> **What is being asked**
Copy out every line of the records below word for word, leaving out the pictures.

(Items stored in a collection)
___
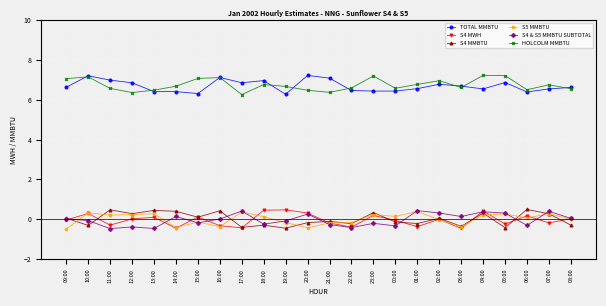

What is the total value across all series at 17:00?

13.0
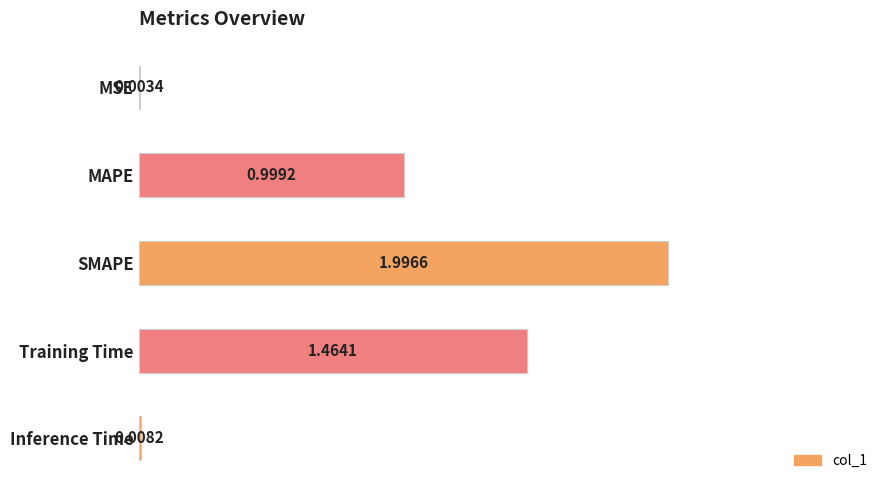

Are the bars grouped side by side (vs. stacked)?

No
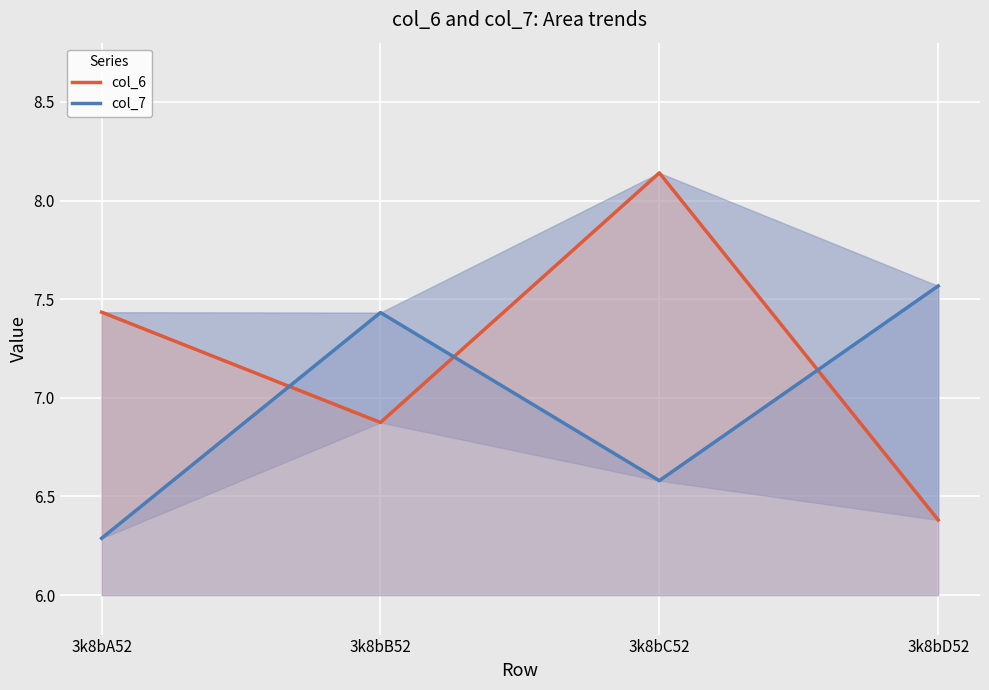

List the series in order of their overall mean, lowest first.

col_7, col_6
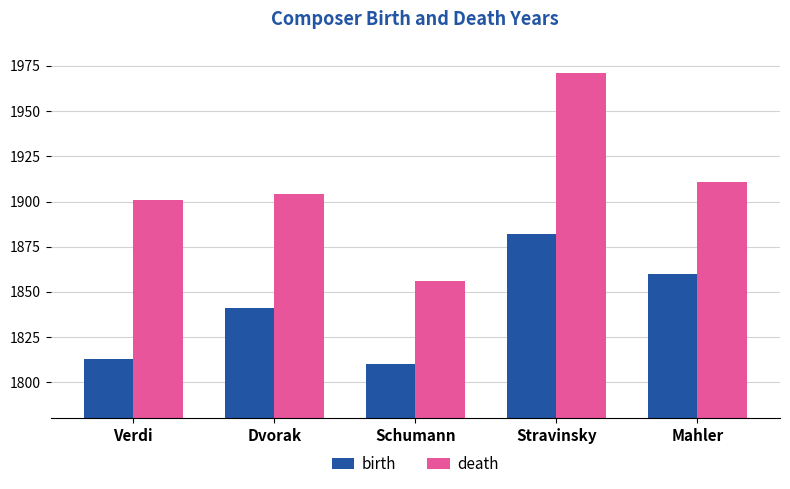

The value of death at Stravinsky is 3441. True or false?

False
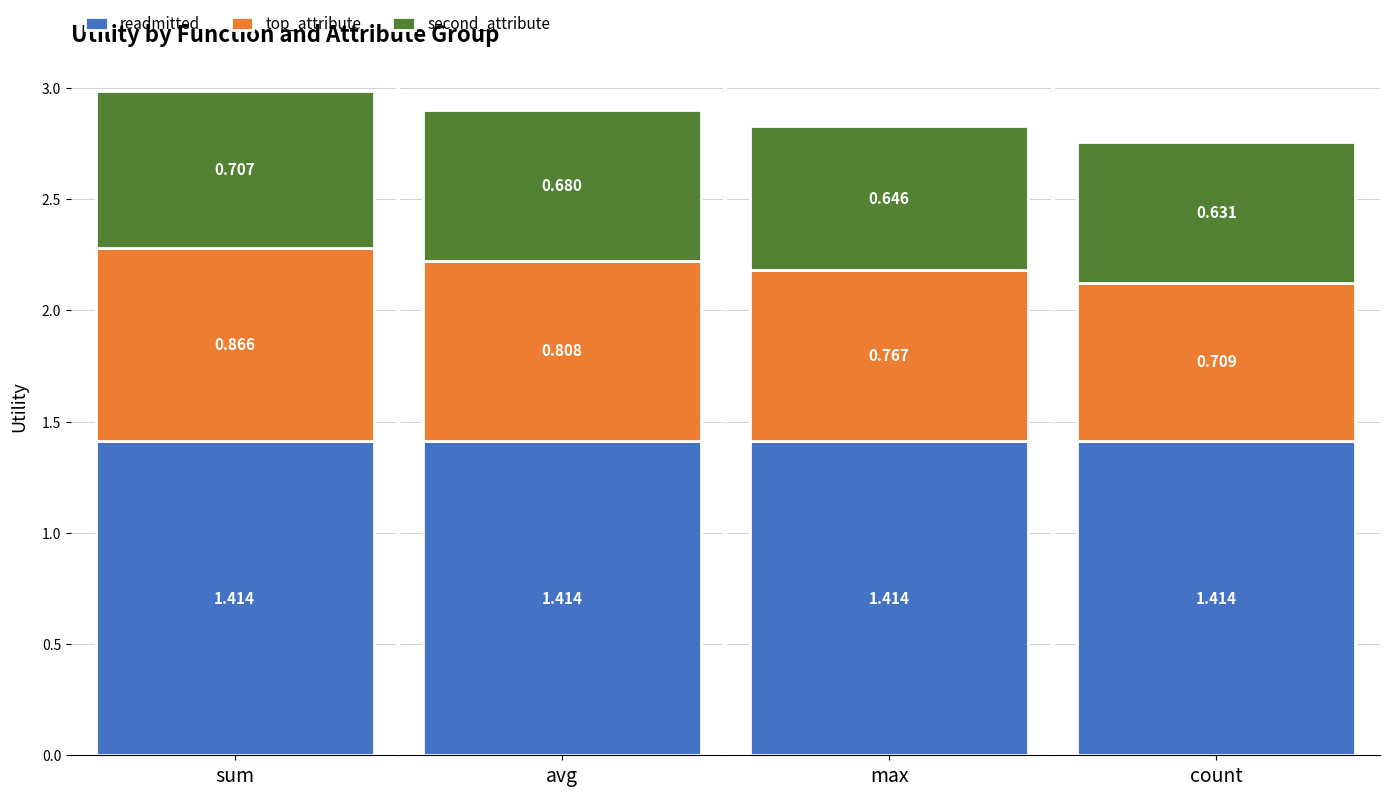

At which category is the sum across all series the highest?

sum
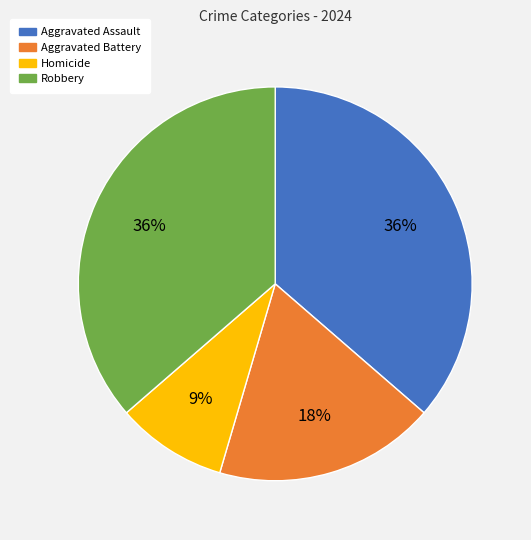

Combined, do Aggravated Battery and Robbery account for over 50%?

Yes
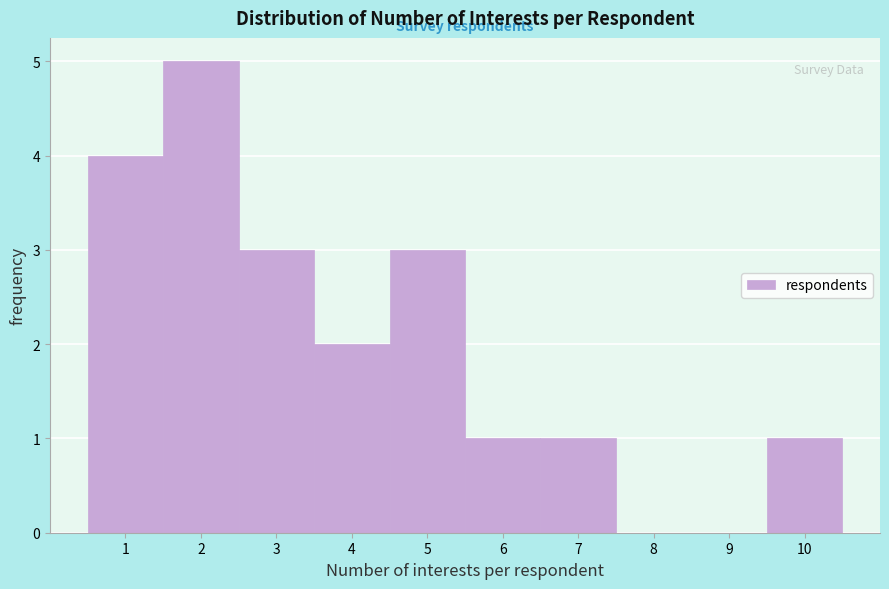

Reading left to right, list every bar in this chart as the range it spans on the x-axis followed by its height. The values are not printed on the chart, so give them approximately, as read against the axis.

0.5 to 1.5: 4
1.5 to 2.5: 5
2.5 to 3.5: 3
3.5 to 4.5: 2
4.5 to 5.5: 3
5.5 to 6.5: 1
6.5 to 7.5: 1
7.5 to 8.5: 0
8.5 to 9.5: 0
9.5 to 10.5: 1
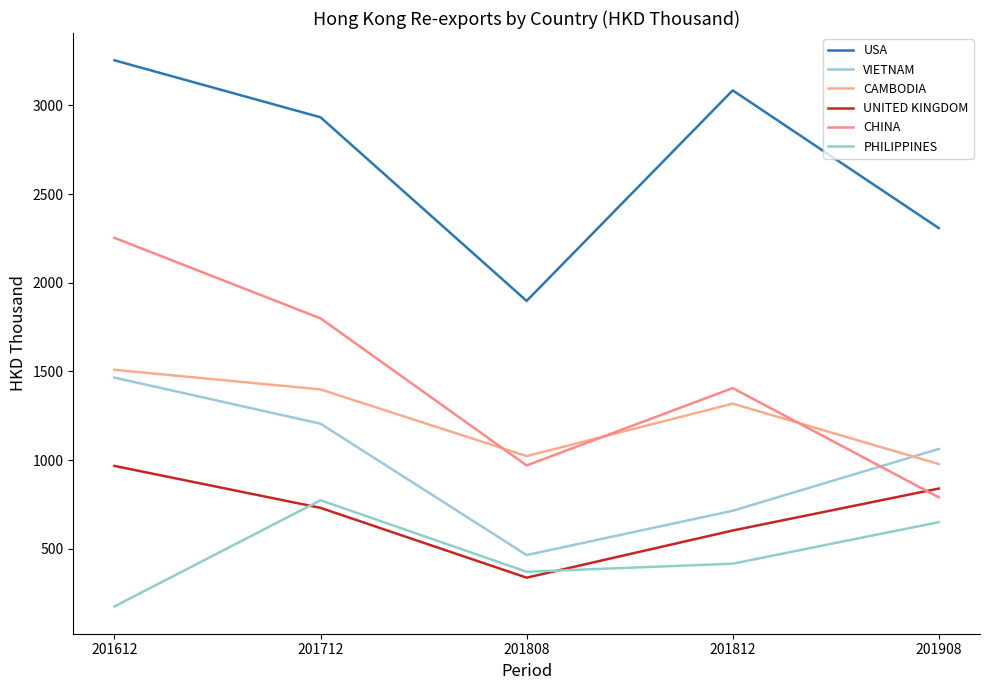

How many categories are shown in the chart?

5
___
> **Exercise response**
What is the total value across all series at 17:00?

13.0

Are the bars grouped side by side (vs. stacked)?

No

List the series in order of their overall mean, lowest first.

col_7, col_6

The value of death at Stravinsky is 3441. True or false?

False

At which category is the sum across all series the highest?

sum

Combined, do Aggravated Battery and Robbery account for over 50%?

Yes

Reading left to right, list every bar in this chart as the range it spans on the x-axis followed by its height. The values are not printed on the chart, so give them approximately, as read against the axis.

0.5 to 1.5: 4
1.5 to 2.5: 5
2.5 to 3.5: 3
3.5 to 4.5: 2
4.5 to 5.5: 3
5.5 to 6.5: 1
6.5 to 7.5: 1
7.5 to 8.5: 0
8.5 to 9.5: 0
9.5 to 10.5: 1

How many categories are shown in the chart?

5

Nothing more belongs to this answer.